Cuando Barack Obama, el flamante presidente negro norteamericano, ascendió a la presidencia de los Estados Unidos, generó inmediatamente muchas expectativas en torno a su plan para la solución de la crisis económica que azota al mundo globalizado y la manera en la que gobernaría a los Estados Unidos. Semanas y meses después de tomar las riendas del poder, ha sido motivo de muchas críticas por parte, principalmente, de sectores de la izquierda que han visto en sus ejecutorias los mismos elementos que caracterizaron a la administración anterior.
¿Son justas las críticas contra el Presidente Obama?
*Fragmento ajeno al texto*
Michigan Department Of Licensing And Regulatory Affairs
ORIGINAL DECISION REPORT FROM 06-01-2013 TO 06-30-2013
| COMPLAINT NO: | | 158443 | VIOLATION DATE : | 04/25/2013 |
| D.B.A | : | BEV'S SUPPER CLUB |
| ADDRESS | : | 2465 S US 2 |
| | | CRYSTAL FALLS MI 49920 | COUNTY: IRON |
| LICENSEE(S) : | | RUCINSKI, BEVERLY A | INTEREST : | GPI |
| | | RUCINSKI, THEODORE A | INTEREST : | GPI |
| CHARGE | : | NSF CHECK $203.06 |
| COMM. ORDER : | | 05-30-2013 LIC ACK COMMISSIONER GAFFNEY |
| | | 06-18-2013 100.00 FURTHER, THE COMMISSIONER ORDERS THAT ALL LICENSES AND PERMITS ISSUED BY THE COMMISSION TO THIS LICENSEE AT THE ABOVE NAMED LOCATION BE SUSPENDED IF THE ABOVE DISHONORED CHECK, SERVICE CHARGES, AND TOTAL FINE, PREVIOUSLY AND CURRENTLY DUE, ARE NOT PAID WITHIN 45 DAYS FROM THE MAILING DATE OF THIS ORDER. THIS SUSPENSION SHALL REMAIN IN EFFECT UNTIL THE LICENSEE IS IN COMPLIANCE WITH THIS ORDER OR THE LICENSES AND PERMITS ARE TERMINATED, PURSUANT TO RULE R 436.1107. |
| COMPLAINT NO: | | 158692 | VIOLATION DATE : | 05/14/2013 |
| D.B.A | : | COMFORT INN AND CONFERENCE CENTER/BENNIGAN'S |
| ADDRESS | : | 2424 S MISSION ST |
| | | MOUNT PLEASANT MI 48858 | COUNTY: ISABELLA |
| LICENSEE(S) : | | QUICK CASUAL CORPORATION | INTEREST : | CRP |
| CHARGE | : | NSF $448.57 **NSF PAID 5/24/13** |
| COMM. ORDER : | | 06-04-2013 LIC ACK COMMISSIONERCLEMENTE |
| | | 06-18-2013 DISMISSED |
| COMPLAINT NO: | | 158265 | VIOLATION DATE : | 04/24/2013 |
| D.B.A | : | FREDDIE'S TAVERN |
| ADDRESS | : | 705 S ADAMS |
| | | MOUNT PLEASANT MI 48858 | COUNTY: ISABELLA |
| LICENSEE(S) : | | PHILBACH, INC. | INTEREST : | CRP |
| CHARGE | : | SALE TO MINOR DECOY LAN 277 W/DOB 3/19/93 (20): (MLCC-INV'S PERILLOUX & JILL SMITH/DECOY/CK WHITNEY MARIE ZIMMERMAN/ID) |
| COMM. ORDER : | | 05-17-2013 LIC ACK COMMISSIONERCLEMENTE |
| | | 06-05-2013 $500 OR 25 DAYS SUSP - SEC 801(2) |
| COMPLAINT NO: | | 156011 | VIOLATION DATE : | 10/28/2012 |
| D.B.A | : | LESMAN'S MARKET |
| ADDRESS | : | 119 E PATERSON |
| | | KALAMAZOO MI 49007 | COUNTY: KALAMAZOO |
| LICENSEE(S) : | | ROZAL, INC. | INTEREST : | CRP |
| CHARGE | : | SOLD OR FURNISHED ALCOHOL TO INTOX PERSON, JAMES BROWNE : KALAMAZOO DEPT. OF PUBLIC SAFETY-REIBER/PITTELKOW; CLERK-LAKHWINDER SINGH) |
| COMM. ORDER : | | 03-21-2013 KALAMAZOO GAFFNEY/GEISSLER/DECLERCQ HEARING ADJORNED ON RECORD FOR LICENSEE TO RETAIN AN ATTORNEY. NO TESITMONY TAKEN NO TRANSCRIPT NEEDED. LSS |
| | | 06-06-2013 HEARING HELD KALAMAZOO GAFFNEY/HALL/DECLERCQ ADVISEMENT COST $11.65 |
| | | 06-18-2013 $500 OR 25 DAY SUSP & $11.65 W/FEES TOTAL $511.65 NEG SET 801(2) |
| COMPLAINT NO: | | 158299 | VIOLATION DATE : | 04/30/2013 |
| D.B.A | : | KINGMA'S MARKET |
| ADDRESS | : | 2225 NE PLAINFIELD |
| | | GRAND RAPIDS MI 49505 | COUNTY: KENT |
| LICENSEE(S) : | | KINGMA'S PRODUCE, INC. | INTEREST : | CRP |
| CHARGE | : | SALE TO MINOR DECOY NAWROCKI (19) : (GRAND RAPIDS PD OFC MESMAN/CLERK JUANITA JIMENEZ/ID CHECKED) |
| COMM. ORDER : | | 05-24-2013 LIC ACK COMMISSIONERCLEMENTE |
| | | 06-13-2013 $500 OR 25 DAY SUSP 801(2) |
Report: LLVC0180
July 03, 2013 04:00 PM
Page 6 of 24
Quienes fundamentan sus críticas en aspectos como el retiro de las tropas norteamericanas de Irak y Afganistán o en un cambio radical de las políticas del Departamento de Estado hacia esos países y otros, en especial, de América Latina, pecan de precipitados e ignoran cómo es la estructura de poder en los Estados Unidos. Obama, en los primeros meses de su gestión, no puede, pues sería una estupidez, agenciarse el enfrentamiento contra el Pentágono y las industrias armamentistas, por un lado, ni con Israel y los organismos de seguridad de su país, por el otro. Eso sería una autoinmolación, una rotunda metida de patas, un equívoco que nadie se lo celebraría excepto los románticos del anarquismo ideológico, ansiosos de nuevos íconos que plasmar en camisetas y posters.
Obama, el primer Presidente negro de los Estados Unidos, el primer negro que fue escogido como editor de la prestigiosa revista jurídica Law Review, de la universidad de Harvard, ha dado muestra de ser un hombre sensato, comedido, cuyas actuaciones no están sujetas a estados emocionales momentáneos, y que entiende que la nación que está gobernando necesita cambios estructurales para que pueda salir adelante.
Pero también entiende que imponer rápidamente los cambios que se necesitan es chocar de frente contra un poder extraordinario con capacidad para aplastarlo y sustituirlo sin mayores traumas, como ya ha ocurrido otras veces en ese país.
Quienes critican al Presidente Obama, pasan por alto las condiciones y características del poder político norteamericano, el cual ha sido capaz de borrar de su propio territorio, no sólo a cuatro inquilinos de la Casa Blanca, sino a otros que han representados amenazas graves para el “stablishment” debido a sus ideas, como han sido los casos de Martin Luther King, Malcom X y Bob Kennedy.
Aconsejar o presionar a Obama para que choque de frente contra ese poder temible, es tenderle una encerrona y atentar contra su permanencia en la Casa Blanca, pues no es posible enfrentar tan extraordinario poderío y salir airoso.
Lo primero, y más importante, que debe hacer, y está haciendo, Obama es enfrentar la grave crisis que azota a la economía mundial, devolviendo la confianza en los grandes mercados financieros. Luego, realizar progresivamente los cambios necesarios dentro de la estructura de poder norteamericana para posibilitar el desmembramiento de una élite que parasita, y ha parasitado, sobre el presente y el futuro de los Estados Unidos y el mundo.